Welche Vorteile haben Unternehmen, wenn sie auf erfahrene Cloud-Provider wie AWS setzen?
Bei einem grossen Cloud-Anbieter profitieren Unternehmen von leistungsfähigen Angeboten sowie von einer Rechenzentrums- und Netzwerkarchitektur, die flexibel und immer auf dem neuesten Stand der Technik ist und höchsten Sicherheitsanforderungen gerecht wird. Und die darüber hinaus hochskalierbar ist – ein Aspekt, der im Umfeld des Internet of Things (IoT) eine wichtige Rolle spielt. Wir haben Kunden, die mit ein paar Tausend Geräten gestartet sind, mittlerweile sind es Zehntausende, Hunderttausende oder gar Millionen. All
diese Geräte anzuschliessen und sicher zu betreiben, sie zu programmieren und zu aktualisieren, ist ein enormer Aufwand. In der AWS-Cloud läuft das alles automatisch ab.

Welche Rolle spielen Technologien wie künstliche Intelligenz und Machine Learning in der digitalen Fabrik?
Eine zunehmend wichtige. Künstliche Intelligenz (KI) und ML helfen dabei, die Produktion und die Prozesse intelligent miteinander zu vernetzen – etwa mit sich selbst organisierenden Maschinen oder einer intelligenten Fehlererkennung und Qualitätsprüfung. Durch ihre Fähigkeit zur Echtzeit- und Prädiktivanalyse decken sie in den einzelnen Produktionsschritten verborgene Muster und Zusammenhänge auf. Auch kollaborative Roboter, sogenannte Cobots, können mithilfe von KI immer mehr einfache Aufgaben durch Ausprobieren selbst lösen.

Wie können Daten, die in der digitalen Fabrik entstehen, abgesichert werden?
Am besten durch ihre Speicherung in der Cloud. Ich denke nicht, dass ein lokaler Speicher einen besseren Schutz bieten kann. Bei AWS investieren wir viel in die physikalische Sicherheit unserer Datenzentren genauso wie in die logische Sicherheit.
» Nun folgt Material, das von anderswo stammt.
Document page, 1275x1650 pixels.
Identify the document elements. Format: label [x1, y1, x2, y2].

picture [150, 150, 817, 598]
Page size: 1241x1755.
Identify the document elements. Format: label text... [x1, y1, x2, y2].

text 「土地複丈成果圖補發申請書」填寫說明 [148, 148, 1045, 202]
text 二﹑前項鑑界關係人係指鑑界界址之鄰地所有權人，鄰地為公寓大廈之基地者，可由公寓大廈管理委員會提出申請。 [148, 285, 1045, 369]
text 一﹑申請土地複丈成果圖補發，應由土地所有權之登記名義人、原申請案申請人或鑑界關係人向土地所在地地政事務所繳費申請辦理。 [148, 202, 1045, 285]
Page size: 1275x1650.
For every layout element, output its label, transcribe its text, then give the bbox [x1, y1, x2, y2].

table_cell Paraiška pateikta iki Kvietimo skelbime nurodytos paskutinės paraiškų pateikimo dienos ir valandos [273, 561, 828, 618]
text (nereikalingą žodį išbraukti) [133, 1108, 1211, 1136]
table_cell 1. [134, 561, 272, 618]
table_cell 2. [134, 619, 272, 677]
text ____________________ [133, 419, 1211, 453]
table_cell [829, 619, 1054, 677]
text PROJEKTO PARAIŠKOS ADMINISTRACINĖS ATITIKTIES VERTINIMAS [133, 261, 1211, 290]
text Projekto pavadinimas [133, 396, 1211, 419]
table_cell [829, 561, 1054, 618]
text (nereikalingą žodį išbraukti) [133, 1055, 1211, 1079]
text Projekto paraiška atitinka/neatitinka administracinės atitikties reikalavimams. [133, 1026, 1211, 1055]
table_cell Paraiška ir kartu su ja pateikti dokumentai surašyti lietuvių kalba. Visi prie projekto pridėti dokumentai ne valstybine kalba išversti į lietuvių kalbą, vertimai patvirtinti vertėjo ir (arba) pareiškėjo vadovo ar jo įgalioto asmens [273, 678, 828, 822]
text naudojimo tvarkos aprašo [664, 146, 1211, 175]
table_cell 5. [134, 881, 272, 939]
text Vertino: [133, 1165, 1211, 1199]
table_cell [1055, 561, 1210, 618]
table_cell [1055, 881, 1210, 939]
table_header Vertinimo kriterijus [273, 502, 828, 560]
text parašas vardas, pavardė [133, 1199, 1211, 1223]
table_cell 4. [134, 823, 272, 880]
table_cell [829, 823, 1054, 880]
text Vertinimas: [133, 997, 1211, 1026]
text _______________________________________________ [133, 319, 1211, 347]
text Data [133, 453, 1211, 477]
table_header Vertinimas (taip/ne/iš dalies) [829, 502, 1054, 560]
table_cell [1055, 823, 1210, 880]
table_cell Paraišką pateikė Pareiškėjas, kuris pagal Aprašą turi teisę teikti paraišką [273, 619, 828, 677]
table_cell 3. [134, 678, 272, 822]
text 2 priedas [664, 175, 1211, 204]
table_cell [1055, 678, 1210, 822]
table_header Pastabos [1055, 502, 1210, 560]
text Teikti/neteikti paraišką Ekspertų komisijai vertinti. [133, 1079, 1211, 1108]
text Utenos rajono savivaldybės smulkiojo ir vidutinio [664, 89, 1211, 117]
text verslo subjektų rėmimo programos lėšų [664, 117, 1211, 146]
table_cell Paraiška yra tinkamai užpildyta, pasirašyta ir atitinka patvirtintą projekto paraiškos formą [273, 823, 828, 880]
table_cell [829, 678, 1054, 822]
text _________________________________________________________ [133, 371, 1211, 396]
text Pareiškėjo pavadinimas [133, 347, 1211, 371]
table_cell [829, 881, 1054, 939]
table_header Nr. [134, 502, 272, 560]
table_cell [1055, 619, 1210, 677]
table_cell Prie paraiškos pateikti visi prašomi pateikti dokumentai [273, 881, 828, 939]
Das gehört zum Kerngeschäft von AWS. Wir haben ein Weltklasseteam an Sicherheitsexperten, das rund um die Uhr überwacht, was passiert. Systeme grosser Banken sowie Applikationen für die nationale Sicherheit in verschiedenen Ländern laufen auf AWS. Wenn solche kritischen Systeme in der Cloud sicher sind, können alle Unternehmen darauf vertrauen.